Arctic sea ice is seen off the coast of Uummannaq, North Greenland.
An iceberg melts off Ammassalik Island along Greenland's southeastern coast in August 2007.
Left: February ice cover during normal Arctic conditions. Right: February 2008 Arctic ice cover. Red indicates thin first-year ice.
Scientists work on ice over the deep Arctic Ocean in the Beaufort Sea during the summer of 2005.
A Russian ship encounters its first Arctic sea ice during a research expedition in August 2006.
There's a race against time in the Arctic Circle, where a melting ice cap is opening up once-frozen shipping lanes and countries including the U.S., Russia and Canada rush to lay claim to lucrative energy reserves — a scramble that poses serious new security threats.
NATO commanders and lawmakers were gathering in Iceland's capital Thursday to examine the risks posed by the Arctic's thaw and the prospect of new standoffs in the region's icy waters.
The prospect of new shipping routes threatens to complicate already delicate relations between countries with competing claims to Arctic territory — particularly as previously inaccessible areas open to exploration for their abundant reserves of oil and natural gas.
Lee Willett, head of the maritime studies program at London-based military think tank the Royal United Services Institute, said that as shipping routes from the Pacific to Europe open up, warships from a host of nations are likely to follow.
Britain, China and several other northern nations are attempting to claim jurisdiction over Arctic territory alongside the U.S., Russia and China.
"Having lots of warships, from lots of nations who have lots of competing claims on territory — that may lend itself to a rather tense situation," Willett said.
"We may see that flashpoints come to pass there more readily than elsewhere in the world," he said.
NATO's Secretary-General Jaap de Hoop Scheffer and Iceland's outgoing Prime Minister Geir Haarde — who tendered his resignation Monday amid the country's economic crisis — will both address a one-day conference in Reykjavik on the issue.
NATO's Supreme Allied Commander in Europe, U.S. Gen. John Craddock, is also due to attend, alongside representatives of Britain and other NATO countries.

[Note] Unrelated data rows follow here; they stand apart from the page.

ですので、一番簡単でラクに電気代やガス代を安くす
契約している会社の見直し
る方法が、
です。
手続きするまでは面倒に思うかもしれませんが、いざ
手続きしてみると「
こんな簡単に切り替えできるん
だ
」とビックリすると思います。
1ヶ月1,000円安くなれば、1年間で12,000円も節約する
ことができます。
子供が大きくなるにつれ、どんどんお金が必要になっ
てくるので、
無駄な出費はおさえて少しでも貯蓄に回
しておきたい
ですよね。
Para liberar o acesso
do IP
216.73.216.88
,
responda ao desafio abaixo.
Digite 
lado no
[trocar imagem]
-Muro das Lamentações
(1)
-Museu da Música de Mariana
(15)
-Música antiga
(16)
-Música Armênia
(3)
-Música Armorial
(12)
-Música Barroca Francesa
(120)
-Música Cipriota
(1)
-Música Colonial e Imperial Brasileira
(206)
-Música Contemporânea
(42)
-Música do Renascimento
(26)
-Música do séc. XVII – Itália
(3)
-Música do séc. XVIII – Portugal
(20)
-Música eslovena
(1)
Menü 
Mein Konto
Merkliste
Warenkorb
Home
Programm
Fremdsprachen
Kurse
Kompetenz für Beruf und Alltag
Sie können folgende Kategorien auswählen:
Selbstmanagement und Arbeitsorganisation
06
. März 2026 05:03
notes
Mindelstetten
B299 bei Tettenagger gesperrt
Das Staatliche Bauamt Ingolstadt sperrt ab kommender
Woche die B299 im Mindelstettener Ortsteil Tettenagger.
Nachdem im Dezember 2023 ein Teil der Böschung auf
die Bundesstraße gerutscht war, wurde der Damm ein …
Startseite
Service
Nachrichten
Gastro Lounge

Military strategists expect territorial disputes to become more intense as a shrinking ice cap allows greater exploration, just as energy demands increase.
Some scientists predict that Arctic waters could even be ice-free in summers by 2013, decades earlier than previously thought.
Russia and Canada have already traded verbal shots over each other's intentions.
Canadian Prime Minister Stephen Harper said last year he will firm up control of disputed Arctic waters with stricter registration requirements for ships sailing in the Northwest Passage — though Canada's control of the passage is widely disputed, including by the U.S.
Russian President Dmitry Medvedev said his government will also act to mark out its Arctic territory, though many dispute Moscow's assertion that it has the right to control an area equivalent to the size of France.
De Hoop Scheffer is expected to hold a meeting on military issues with Russian Deputy Prime Minister Sergei Ivanov next week.
At least four people were arrested outside the Reykjavik conference venue Wednesday before the meeting — two of them for burning a NATO flag.
Many Icelanders oppose the volcanic island's membership in the military bloc, fearing it compromises the nation's independence.